# [ACTIVITY]
Show, from the entries below, every line in which "отварные" appears.

[Version difference data]
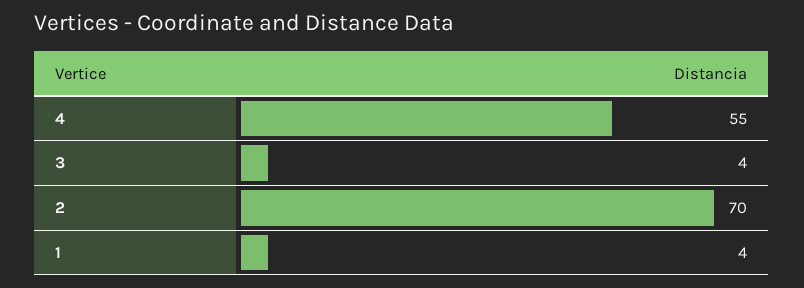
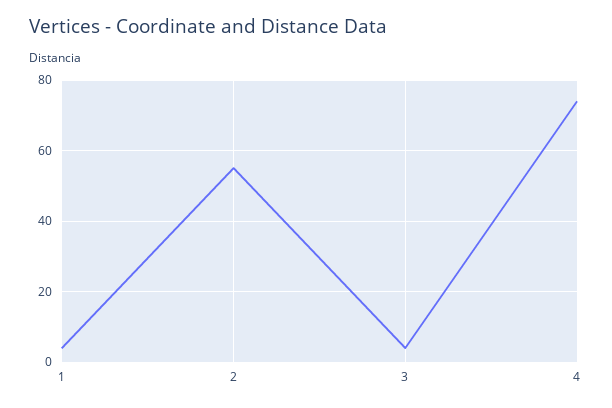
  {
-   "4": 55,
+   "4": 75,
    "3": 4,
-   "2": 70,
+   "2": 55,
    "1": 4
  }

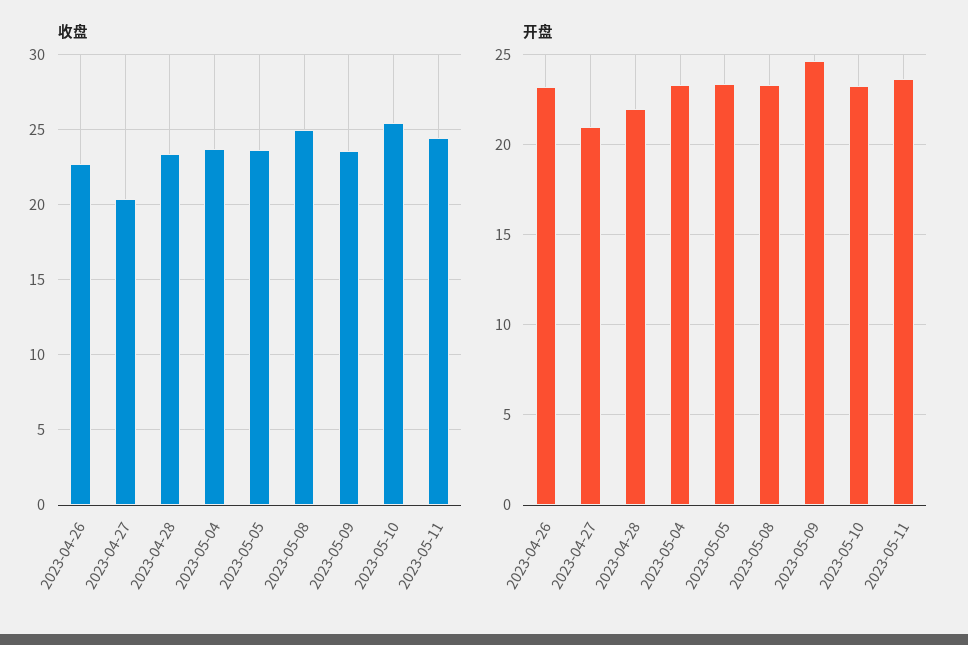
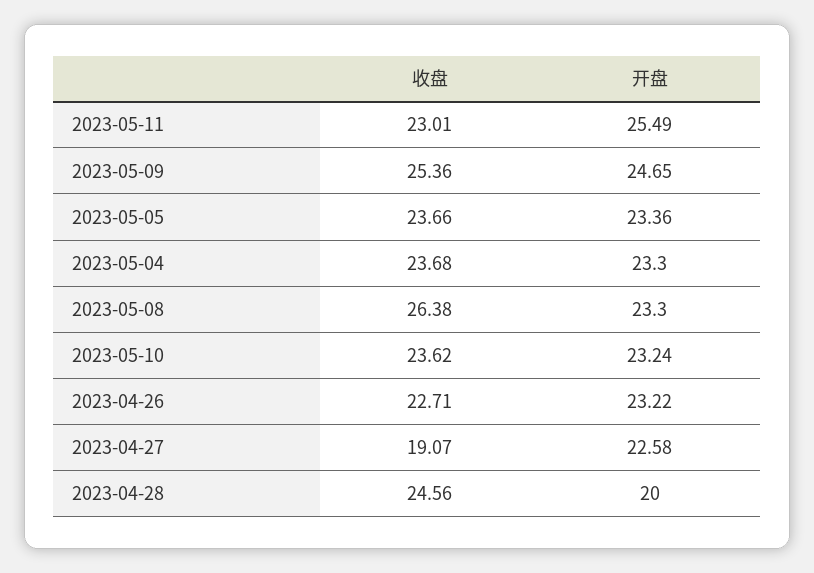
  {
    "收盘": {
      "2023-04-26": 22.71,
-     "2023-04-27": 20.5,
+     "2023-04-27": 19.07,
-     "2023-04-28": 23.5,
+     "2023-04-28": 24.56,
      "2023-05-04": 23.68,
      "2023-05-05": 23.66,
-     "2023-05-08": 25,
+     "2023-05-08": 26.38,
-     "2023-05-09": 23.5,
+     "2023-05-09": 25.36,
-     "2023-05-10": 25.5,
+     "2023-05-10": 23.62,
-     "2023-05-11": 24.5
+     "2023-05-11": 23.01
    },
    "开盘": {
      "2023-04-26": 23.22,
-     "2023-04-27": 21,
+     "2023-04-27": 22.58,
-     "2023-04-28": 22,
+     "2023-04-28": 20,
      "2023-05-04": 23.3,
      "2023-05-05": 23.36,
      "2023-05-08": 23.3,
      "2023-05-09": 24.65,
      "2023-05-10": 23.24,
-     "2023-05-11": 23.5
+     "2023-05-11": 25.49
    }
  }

* * *

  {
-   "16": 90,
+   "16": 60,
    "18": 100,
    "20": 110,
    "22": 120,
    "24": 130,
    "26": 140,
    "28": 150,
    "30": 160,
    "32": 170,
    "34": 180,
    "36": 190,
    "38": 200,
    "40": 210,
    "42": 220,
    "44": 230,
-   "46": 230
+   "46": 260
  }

---

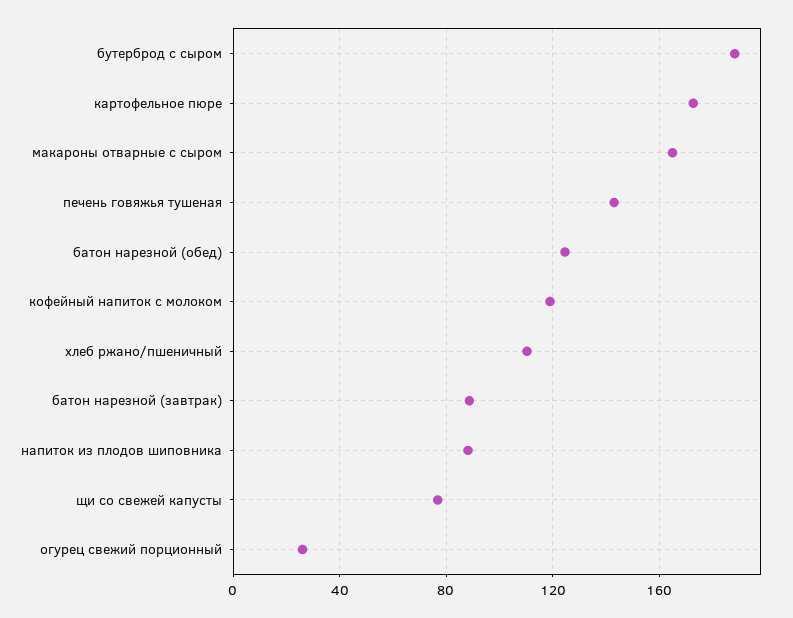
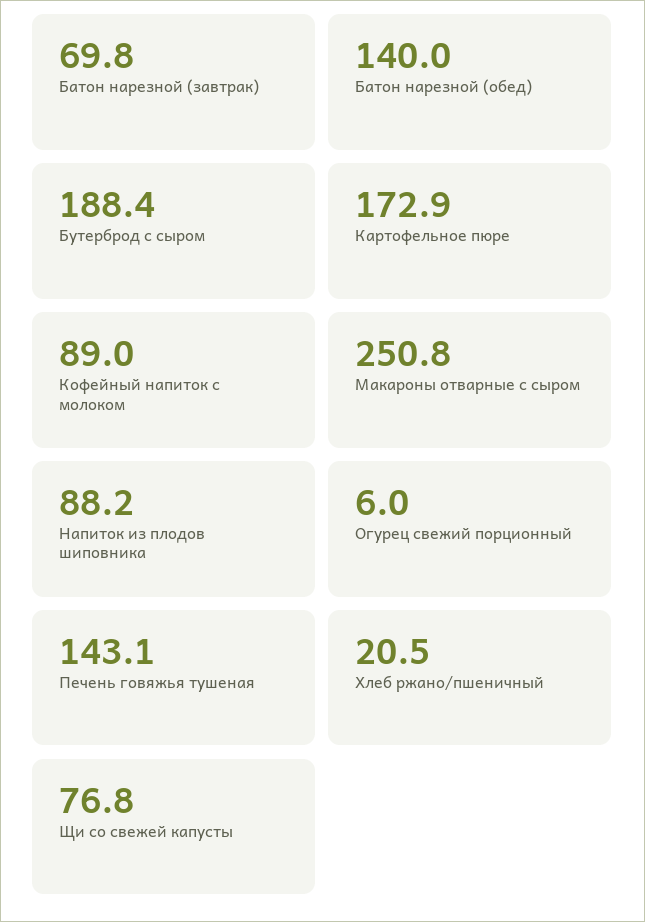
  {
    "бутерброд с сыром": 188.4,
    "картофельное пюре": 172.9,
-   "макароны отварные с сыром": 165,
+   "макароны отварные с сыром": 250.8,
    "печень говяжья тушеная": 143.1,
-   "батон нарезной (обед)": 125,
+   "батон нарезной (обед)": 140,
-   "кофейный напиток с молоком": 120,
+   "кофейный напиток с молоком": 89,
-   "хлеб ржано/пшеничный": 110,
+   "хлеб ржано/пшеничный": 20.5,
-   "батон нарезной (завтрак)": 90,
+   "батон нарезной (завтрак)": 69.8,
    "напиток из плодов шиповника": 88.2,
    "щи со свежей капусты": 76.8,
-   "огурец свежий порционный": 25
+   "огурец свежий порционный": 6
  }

# [ANSWER SPACE]
-   "макароны отварные с сыром": 165,
+   "макароны отварные с сыром": 250.8,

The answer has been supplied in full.